For Zambia this is essential and must not only be enjoyed by the investors alone. It should be a shared bonus based on a 50/50 basis. What else do you need for fairness? We need it back.

The Chilean experience as brilliantly described in a document by Patricio Meller and Anthony Simpasa is similar to ours.

Way back in 1960s, we started at the same level, but en route we made catastrophic errors that have left us so much behind that we can no longer compare ourselves to Chile.

We can now compare ourselves with China, Peru, Indonesia who produce similar levels of copper output. Chile is King.

However, for comparison in taxation Chile has corporation tax of 35 per cent plus an undisclosed remittance tax hidden inside the DL 600 Law.

Chile can afford to collect this tax because all the copper revenue is suppose to some extent to be collected in Chile.

If investors are not happy with tax regime, they can opt for a tax regime known as Tax 69 which allows investors to pay 42 per cent on remittance of profit for a duration of 10 years.

This invariance may be waived at any time, once only, leaving the investor subject to the common regime applicable at the time of remittance, which is 35 per cent plus the unknown tax in DL 600 Law.

If we compare directly, we see that Zambia has a tax regime calibrated at about 48 per cent and from time to time including windfall tax this comes to about 76 per cent on average, while Chile has about 45 per cent with hidden tax in DL 600 Law and with profit remittance tax this shoots up to 85 per cent that is also paid from time to time when profits are high.

[Another difference is that mining in Chile happens through the government owned parastatal, so the collection of taxes is at least possible, unlike with this foreign ownership nonsense. - MrKK]


Although it is difficult to compare the two countries tax regimes, what is clear is that Chile collects more from copper activities than Zambia. The CODELCO Company works much better for the people of Chile than ZCCM-IH works for Zambians.

▸ Data supplied:
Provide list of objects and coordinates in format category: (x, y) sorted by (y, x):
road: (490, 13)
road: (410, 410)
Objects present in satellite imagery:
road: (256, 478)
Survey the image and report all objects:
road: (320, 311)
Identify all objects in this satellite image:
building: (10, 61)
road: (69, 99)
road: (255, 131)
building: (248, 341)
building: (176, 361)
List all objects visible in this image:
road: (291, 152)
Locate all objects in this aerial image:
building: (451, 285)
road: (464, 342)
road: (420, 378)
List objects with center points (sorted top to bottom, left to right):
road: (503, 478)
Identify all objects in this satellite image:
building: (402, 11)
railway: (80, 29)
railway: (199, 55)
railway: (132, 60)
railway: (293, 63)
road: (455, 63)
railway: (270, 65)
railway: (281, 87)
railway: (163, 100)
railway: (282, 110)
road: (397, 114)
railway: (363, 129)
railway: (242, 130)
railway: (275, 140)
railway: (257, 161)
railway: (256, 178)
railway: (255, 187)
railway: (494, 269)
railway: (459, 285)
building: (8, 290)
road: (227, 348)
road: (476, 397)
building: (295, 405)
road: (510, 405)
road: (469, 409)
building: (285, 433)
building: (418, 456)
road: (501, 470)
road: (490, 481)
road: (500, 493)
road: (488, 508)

▸ Task list:
1/ In the piece on copper taxation in Zambia and Chile, what does the Tax 69 regime charge investors on remittance of profit, and for how long?
2/ Please swap "satellite" for "orbital" in the rows from the first one through the line containing "road: (503, 478)", and return only those rows with everything else left as is.

▸ Problem solutions:
1/ 42 per cent, for a duration of 10 years.

2/
Provide list of objects and coordinates in format category: (x, y) sorted by (y, x):
road: (490, 13)
road: (410, 410)
Objects present in orbital imagery:
road: (256, 478)
Survey the image and report all objects:
road: (320, 311)
Identify all objects in this orbital image:
building: (10, 61)
road: (69, 99)
road: (255, 131)
building: (248, 341)
building: (176, 361)
List all objects visible in this image:
road: (291, 152)
Locate all objects in this aerial image:
building: (451, 285)
road: (464, 342)
road: (420, 378)
List objects with center points (sorted top to bottom, left to right):
road: (503, 478)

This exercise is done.